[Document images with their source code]
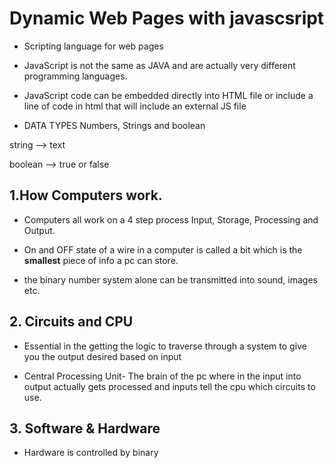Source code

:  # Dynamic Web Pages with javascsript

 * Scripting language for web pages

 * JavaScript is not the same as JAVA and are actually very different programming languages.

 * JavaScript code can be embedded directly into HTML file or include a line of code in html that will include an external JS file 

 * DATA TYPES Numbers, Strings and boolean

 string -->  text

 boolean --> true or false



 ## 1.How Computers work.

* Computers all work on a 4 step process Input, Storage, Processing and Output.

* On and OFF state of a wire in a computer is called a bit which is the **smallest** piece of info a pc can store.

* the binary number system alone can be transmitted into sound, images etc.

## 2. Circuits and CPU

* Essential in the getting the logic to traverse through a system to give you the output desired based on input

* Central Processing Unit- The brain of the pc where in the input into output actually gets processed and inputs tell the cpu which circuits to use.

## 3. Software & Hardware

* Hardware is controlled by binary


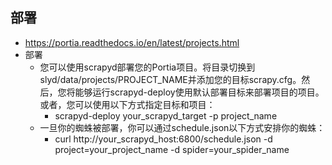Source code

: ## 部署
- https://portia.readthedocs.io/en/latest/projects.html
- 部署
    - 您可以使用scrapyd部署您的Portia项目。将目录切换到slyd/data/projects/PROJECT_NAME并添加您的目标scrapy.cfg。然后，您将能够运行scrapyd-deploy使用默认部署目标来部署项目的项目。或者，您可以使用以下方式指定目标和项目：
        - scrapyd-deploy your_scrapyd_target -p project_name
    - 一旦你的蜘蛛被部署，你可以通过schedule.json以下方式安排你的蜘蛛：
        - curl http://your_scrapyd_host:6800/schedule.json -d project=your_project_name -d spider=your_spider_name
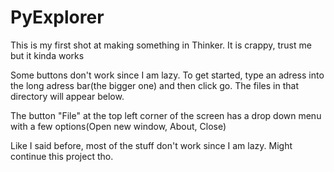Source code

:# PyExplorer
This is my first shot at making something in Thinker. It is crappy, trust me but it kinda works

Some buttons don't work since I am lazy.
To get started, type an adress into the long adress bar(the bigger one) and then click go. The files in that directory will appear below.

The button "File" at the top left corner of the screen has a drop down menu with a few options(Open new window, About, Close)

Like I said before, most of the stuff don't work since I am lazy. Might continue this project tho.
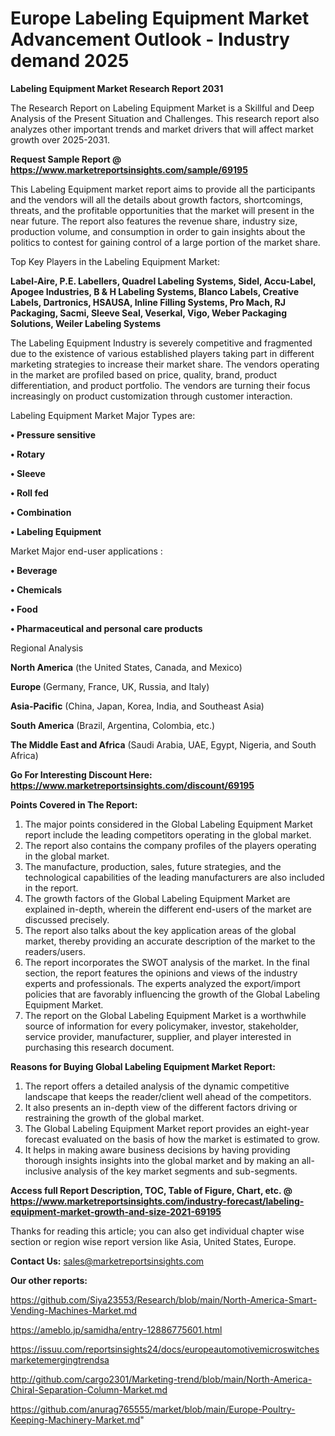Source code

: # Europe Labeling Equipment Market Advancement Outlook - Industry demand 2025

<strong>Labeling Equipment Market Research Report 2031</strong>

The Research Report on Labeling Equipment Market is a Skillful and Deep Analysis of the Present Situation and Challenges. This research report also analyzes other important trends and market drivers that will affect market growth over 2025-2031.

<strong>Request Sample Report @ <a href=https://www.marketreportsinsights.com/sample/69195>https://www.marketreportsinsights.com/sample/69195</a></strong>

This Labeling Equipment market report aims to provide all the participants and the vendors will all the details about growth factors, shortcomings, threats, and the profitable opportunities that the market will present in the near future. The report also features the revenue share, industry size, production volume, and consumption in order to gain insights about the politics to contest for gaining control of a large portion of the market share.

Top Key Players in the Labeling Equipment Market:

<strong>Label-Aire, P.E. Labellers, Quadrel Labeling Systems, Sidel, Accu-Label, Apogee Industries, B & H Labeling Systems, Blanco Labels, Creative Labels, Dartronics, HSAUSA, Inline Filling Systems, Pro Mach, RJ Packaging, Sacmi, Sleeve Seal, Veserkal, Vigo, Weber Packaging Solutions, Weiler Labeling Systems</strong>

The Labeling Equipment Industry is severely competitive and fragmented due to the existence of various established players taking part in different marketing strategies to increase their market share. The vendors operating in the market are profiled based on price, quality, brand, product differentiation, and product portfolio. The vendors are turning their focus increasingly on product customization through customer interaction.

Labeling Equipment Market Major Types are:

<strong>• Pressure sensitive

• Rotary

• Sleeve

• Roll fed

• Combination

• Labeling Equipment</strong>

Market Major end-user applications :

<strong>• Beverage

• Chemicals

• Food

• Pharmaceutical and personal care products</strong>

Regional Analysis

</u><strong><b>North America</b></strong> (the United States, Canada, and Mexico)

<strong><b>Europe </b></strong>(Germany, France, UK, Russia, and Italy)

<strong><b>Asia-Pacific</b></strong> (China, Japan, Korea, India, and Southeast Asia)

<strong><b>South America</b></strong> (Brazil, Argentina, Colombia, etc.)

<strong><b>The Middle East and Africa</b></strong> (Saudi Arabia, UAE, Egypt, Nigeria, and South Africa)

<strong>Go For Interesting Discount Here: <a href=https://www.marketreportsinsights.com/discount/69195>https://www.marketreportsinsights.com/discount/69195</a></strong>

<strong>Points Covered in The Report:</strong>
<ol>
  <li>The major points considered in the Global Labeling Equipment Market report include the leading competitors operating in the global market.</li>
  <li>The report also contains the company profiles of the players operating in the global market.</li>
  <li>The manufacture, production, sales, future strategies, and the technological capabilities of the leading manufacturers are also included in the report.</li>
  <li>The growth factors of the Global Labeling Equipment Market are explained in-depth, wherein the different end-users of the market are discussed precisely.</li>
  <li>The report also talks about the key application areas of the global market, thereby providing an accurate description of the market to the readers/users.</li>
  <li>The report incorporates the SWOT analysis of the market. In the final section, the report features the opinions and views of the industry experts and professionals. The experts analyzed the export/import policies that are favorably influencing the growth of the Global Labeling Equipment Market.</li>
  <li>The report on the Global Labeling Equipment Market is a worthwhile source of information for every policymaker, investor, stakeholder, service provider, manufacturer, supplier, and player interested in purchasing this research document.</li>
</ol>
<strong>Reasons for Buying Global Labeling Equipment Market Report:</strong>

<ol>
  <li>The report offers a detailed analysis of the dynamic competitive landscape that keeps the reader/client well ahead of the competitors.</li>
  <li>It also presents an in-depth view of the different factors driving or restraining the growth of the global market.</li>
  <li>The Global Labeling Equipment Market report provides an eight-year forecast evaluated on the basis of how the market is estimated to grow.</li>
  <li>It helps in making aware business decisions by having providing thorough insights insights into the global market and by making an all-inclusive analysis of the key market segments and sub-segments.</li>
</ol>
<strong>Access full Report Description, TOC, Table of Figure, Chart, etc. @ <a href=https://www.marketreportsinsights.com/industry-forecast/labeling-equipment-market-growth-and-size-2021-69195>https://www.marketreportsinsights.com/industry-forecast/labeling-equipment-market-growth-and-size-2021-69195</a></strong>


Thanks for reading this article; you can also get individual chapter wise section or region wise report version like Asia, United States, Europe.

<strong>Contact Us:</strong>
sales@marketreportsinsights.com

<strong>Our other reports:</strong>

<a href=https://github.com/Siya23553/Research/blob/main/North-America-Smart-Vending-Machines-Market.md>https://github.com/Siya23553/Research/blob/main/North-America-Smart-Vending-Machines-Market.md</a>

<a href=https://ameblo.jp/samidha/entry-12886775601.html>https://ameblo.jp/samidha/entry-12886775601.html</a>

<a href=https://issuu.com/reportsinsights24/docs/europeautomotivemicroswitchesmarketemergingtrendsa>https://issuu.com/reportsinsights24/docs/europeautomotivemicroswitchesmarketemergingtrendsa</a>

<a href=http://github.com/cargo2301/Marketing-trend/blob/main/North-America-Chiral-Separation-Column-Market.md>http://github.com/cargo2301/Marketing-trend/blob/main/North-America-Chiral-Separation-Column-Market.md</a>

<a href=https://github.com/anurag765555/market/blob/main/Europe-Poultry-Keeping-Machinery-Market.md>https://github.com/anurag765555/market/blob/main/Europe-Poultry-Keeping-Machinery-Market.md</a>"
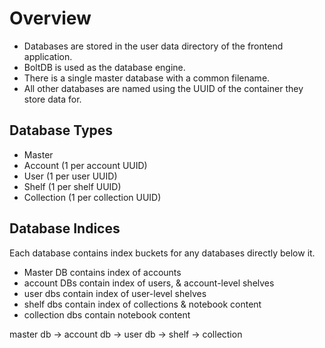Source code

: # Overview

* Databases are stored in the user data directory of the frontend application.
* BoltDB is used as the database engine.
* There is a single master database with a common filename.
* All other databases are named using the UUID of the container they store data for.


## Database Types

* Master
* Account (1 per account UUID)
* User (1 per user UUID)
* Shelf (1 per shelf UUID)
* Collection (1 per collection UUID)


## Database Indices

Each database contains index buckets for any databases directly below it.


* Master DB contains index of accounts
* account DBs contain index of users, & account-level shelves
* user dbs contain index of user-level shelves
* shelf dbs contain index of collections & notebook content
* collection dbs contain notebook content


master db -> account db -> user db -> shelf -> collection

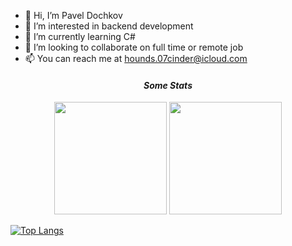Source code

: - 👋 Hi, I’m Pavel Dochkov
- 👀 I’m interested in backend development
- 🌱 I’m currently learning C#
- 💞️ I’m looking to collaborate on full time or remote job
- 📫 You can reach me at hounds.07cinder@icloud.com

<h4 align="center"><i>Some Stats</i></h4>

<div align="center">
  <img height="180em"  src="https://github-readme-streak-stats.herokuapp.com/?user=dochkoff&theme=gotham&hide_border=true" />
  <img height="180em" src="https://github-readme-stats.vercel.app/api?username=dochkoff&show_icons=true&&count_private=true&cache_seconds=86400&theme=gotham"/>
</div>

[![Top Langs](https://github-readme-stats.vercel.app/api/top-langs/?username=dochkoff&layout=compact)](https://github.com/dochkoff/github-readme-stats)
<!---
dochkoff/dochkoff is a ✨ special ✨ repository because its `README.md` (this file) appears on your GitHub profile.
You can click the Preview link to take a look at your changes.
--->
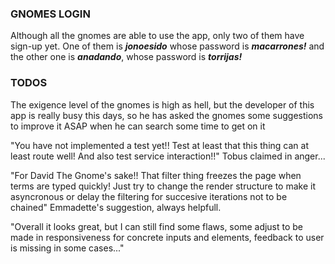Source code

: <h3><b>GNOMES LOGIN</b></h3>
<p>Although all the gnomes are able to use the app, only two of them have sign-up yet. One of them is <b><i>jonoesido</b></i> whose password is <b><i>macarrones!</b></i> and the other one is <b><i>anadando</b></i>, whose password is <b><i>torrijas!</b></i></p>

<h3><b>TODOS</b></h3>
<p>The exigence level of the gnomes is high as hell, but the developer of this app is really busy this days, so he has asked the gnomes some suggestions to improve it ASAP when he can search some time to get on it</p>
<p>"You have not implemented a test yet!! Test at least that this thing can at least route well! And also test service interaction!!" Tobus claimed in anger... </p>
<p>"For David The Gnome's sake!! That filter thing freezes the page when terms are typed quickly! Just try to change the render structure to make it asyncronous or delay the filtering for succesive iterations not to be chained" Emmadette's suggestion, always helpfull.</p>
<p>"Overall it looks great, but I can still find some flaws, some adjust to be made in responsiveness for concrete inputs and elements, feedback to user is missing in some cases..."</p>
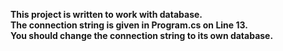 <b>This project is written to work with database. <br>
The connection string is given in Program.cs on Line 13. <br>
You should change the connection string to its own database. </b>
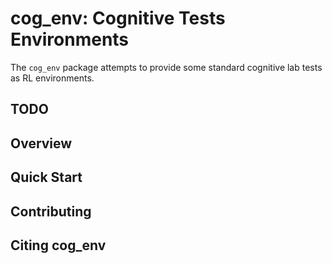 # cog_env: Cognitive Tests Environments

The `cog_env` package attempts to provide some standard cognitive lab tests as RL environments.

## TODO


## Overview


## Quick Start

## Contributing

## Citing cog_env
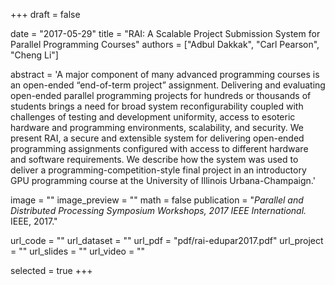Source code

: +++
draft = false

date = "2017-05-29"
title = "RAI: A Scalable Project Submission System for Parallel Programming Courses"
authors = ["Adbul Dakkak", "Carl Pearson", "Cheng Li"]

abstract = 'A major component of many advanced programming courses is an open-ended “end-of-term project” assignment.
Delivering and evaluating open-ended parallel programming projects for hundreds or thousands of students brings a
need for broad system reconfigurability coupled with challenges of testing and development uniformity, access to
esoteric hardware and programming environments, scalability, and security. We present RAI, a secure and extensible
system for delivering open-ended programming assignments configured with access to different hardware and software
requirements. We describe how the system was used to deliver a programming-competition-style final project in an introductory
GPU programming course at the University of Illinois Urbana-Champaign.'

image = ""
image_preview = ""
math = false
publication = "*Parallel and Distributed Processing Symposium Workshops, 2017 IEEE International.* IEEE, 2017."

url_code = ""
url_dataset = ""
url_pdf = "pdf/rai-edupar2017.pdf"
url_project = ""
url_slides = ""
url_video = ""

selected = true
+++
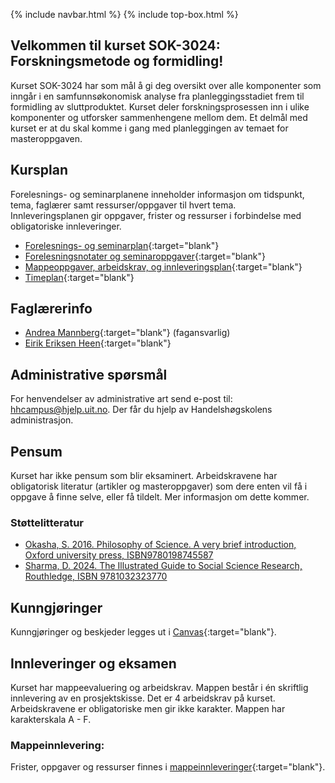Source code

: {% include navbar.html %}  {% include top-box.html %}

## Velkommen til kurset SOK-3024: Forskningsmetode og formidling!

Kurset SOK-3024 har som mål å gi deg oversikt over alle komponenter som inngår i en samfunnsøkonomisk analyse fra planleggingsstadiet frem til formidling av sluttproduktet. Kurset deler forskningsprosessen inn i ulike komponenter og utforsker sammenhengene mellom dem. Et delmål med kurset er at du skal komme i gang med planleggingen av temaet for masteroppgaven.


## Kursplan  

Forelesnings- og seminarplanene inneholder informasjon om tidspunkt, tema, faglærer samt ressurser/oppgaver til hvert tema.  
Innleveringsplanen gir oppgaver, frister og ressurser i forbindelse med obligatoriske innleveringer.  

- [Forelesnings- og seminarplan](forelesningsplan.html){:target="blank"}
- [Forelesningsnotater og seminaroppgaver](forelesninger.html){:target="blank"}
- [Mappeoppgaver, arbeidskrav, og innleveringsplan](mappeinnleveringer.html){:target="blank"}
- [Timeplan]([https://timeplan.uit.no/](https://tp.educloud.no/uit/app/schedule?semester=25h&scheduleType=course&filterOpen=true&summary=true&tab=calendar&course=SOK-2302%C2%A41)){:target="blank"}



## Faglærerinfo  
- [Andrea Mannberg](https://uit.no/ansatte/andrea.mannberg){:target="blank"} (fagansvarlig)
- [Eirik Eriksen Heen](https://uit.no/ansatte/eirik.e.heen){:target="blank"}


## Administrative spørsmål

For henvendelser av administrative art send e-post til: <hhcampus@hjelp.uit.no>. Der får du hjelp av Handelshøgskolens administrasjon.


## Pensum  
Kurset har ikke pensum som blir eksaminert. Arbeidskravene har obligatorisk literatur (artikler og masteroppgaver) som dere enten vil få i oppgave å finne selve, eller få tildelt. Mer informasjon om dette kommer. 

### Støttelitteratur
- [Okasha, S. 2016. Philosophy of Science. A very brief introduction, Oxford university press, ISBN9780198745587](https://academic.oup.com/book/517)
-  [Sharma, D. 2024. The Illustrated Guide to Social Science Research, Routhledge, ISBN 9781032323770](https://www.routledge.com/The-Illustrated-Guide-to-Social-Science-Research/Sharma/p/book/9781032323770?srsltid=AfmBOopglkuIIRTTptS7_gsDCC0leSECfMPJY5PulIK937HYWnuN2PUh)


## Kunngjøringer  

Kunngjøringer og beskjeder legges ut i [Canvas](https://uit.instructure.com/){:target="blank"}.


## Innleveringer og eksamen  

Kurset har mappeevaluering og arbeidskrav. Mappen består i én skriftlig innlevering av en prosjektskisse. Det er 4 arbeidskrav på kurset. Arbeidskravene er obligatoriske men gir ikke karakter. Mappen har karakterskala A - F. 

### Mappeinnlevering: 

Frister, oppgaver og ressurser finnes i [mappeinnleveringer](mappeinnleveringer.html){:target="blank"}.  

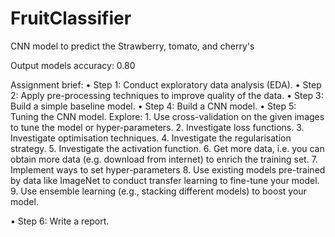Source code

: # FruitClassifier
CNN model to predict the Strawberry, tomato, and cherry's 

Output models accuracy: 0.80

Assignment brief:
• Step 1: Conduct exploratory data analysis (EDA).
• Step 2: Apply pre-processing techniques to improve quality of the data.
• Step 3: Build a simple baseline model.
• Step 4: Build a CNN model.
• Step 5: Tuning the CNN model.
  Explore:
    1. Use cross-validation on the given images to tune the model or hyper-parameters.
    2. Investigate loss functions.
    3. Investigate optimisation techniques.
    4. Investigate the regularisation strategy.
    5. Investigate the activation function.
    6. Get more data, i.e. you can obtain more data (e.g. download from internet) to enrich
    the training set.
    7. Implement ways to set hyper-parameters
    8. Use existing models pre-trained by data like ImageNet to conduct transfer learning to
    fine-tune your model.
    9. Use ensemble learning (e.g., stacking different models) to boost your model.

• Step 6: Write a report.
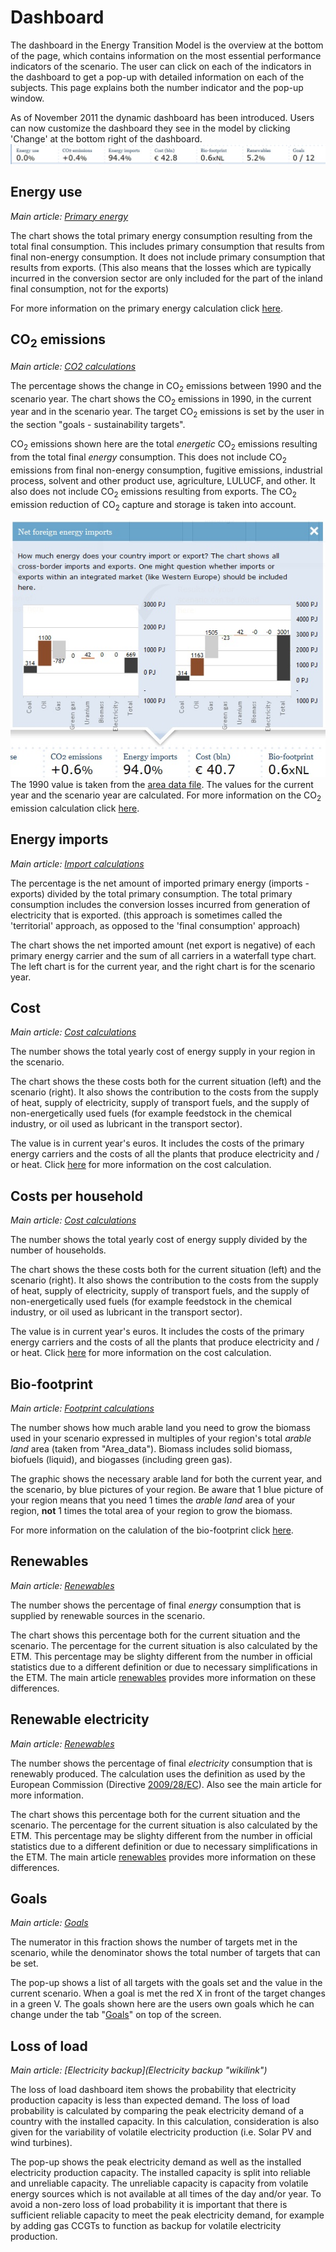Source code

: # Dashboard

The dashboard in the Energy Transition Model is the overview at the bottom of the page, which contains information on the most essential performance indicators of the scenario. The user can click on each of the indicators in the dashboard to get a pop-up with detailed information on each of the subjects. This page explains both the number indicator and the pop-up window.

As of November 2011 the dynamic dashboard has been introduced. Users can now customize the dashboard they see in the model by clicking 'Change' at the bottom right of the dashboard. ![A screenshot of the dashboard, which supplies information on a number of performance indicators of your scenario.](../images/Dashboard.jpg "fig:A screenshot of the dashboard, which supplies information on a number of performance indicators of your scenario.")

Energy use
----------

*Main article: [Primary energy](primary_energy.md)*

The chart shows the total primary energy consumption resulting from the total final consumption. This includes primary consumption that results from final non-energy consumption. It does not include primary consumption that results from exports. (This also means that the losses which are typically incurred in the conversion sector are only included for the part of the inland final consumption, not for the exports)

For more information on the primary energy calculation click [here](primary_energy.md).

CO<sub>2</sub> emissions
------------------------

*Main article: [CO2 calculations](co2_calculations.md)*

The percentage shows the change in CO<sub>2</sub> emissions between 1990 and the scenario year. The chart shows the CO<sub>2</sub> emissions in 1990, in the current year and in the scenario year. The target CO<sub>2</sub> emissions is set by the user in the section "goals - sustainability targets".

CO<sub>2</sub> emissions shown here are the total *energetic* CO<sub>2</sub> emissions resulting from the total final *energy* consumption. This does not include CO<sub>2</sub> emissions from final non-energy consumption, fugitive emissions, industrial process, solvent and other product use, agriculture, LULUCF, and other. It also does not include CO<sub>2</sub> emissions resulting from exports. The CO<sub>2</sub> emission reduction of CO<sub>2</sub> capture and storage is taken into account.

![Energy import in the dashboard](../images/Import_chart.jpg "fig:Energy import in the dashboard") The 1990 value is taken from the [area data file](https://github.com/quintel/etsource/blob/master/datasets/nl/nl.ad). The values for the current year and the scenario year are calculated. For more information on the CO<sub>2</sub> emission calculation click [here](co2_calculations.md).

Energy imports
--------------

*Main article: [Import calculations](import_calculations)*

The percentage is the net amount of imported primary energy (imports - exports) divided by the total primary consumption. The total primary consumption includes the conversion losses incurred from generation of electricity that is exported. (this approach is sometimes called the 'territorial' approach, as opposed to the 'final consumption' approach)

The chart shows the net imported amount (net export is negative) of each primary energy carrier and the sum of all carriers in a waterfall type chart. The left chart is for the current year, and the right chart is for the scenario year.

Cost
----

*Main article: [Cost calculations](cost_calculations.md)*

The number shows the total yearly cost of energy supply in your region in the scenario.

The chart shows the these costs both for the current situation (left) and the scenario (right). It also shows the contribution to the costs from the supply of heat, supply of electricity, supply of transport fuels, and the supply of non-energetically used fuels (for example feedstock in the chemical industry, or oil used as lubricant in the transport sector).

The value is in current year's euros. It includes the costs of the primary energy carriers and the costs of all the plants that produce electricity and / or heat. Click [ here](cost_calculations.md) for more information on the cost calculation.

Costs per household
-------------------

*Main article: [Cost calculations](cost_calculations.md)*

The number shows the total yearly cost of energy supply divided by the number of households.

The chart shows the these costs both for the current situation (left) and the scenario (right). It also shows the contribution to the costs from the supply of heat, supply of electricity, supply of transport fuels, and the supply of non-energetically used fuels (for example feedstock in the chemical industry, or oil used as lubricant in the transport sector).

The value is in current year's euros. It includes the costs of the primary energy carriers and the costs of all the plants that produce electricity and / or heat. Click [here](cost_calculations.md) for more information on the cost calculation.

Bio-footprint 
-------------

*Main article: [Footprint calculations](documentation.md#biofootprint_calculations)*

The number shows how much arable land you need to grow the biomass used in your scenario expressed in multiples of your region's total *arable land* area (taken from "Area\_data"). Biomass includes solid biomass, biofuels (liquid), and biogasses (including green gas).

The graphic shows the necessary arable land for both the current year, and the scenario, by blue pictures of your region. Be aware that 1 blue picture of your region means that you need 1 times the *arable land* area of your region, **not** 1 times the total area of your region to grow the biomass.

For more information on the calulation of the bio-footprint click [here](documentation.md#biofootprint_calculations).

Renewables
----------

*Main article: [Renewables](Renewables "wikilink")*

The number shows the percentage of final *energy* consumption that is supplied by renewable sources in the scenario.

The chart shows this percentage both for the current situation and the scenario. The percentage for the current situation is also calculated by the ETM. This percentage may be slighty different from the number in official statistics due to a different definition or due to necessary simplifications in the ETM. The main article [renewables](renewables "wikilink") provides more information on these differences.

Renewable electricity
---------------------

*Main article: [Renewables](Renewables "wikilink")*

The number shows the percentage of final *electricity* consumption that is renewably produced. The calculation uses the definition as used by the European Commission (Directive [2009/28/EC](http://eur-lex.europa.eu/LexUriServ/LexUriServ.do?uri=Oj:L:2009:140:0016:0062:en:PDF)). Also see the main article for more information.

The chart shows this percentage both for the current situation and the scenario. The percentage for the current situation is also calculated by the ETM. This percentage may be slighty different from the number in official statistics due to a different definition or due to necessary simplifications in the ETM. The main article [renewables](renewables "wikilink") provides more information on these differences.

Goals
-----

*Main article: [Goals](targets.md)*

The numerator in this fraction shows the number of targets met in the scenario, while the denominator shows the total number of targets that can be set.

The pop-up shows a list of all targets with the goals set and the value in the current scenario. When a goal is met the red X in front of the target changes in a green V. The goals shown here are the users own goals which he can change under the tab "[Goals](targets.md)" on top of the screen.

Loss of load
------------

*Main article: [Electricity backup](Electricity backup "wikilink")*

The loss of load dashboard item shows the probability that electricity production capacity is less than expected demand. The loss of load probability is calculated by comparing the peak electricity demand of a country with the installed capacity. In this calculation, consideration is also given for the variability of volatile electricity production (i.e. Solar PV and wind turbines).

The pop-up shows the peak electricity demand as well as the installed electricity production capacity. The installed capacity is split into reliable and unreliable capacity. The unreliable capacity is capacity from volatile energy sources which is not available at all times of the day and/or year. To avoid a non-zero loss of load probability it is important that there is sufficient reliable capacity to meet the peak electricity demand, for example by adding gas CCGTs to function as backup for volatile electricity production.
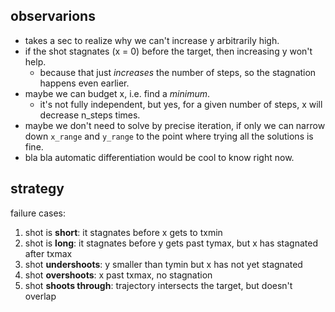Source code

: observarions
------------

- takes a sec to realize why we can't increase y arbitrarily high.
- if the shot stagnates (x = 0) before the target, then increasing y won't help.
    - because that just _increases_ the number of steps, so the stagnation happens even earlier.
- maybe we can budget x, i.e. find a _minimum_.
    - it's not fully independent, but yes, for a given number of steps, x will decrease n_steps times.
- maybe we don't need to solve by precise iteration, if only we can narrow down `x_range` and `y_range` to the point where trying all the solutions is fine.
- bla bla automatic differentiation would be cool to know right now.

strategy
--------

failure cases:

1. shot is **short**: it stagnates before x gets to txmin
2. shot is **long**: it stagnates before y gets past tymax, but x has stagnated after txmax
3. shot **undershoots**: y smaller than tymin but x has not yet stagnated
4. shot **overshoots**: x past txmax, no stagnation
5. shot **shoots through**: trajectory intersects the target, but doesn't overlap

Task prompt
Format the stretch from the line containing "article: [CO2 calculations](co2_calculations.md)*" through the line containing "The percentage shows" in the entries above as a numbered list, skipping any blank lines.

Problem solution
1. *Main article: [CO2 calculations](co2_calculations.md)*
2. The percentage shows the change in CO<sub>2</sub> emissions between 1990 and the scenario year. The chart shows the CO<sub>2</sub> emissions in 1990, in the current year and in the scenario year. The target CO<sub>2</sub> emissions is set by the user in the section "goals - sustainability targets".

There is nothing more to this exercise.